= Hanno (son of Hannibal) =

Carthaginian general from the First Punic War

Hanno (𐤇𐤍𐤀 Ḥɴʾ), whose full name was in Phoenician 𐤇𐤍𐤀 𐤁𐤍 𐤇𐤍𐤁𐤏𐤋 Hna Ben Hanibal) or Hanno son of Hannibal, was, according to Diodorus Siculus, a Carthaginian general during the First Punic War (264 to 241 BC).

Note that this entry is not related to the son of Hammilcar Barca Hannibal, whose son was probably also named Hanno (𐤇𐤍𐤀 Phoenician Hna), and of whom we have very few details of, but belongs to the time of the second Punic wars.

==Historiography==
Writing in the 1st century B.C., Diodorus Siculus, mentions Hanno in his account of the First Punic War and refers to him as “Hanno, son of Hannibal”, to distinguish him from other Carthaginians of that name.

==Battle of Agrigentum==

Before the battle, Hannibal Gisco was in the city of Agrigentum, besieged by the Romans, and Hanno was sent to provide relief.

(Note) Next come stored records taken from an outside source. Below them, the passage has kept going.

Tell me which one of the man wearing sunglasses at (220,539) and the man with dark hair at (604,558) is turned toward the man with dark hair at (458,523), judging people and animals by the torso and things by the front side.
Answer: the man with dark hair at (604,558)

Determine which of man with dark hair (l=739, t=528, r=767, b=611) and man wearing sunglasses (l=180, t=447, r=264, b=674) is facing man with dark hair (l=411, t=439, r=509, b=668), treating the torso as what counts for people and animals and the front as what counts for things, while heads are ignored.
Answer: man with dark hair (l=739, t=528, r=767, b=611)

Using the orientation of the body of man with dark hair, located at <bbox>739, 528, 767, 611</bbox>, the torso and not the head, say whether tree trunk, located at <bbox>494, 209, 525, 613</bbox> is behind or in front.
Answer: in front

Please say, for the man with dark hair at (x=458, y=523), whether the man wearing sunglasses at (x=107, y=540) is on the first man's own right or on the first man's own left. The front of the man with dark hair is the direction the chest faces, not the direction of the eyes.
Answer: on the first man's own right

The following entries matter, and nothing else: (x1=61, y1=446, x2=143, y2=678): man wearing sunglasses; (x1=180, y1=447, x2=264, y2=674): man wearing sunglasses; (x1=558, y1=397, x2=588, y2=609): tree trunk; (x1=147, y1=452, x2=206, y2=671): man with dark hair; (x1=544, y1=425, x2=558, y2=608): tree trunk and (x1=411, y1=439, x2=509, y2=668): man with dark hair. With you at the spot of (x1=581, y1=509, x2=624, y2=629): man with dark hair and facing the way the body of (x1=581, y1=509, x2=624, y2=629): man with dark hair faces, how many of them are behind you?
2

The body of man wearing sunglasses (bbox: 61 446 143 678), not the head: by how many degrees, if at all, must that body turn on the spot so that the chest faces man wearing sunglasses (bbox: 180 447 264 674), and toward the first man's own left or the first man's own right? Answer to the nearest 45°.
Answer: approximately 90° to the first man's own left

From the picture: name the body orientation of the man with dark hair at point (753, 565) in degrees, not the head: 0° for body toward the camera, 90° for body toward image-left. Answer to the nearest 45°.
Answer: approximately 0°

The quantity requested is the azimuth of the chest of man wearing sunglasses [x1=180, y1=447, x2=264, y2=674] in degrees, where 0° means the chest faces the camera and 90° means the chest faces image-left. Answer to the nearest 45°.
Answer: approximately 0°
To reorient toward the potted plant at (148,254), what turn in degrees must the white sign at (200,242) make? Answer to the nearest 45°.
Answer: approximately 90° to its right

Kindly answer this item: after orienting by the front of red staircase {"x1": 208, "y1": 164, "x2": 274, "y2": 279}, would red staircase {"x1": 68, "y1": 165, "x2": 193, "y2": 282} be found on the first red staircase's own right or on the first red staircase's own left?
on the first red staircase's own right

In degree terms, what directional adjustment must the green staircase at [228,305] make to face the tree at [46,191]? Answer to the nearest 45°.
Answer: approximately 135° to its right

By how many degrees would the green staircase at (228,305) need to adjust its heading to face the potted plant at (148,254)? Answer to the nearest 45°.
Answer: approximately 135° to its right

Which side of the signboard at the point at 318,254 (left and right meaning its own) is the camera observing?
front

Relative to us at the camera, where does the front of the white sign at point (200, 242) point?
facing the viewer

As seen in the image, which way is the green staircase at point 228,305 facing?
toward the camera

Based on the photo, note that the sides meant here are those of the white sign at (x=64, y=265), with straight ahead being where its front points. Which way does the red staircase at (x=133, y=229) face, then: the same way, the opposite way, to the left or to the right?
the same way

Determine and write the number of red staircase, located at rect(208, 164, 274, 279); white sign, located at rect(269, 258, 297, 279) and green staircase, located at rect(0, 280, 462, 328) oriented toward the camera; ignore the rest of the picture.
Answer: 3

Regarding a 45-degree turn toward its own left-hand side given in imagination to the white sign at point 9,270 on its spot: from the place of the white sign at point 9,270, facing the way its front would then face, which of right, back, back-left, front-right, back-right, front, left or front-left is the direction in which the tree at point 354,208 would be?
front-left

Hanno concentrated his troops at Heraclea Minoa and captured the Roman supply base at Herbesos. He told his Numidian cavalry to attack the Roman cavalry and then feign retreat. The Romans pursued the Numidians as they retreated and were brought to the main Carthaginian column where they suffered many losses. According to Polybius, the siege lasted several months before the Romans defeated the Carthaginians and forced Hanno to retreat.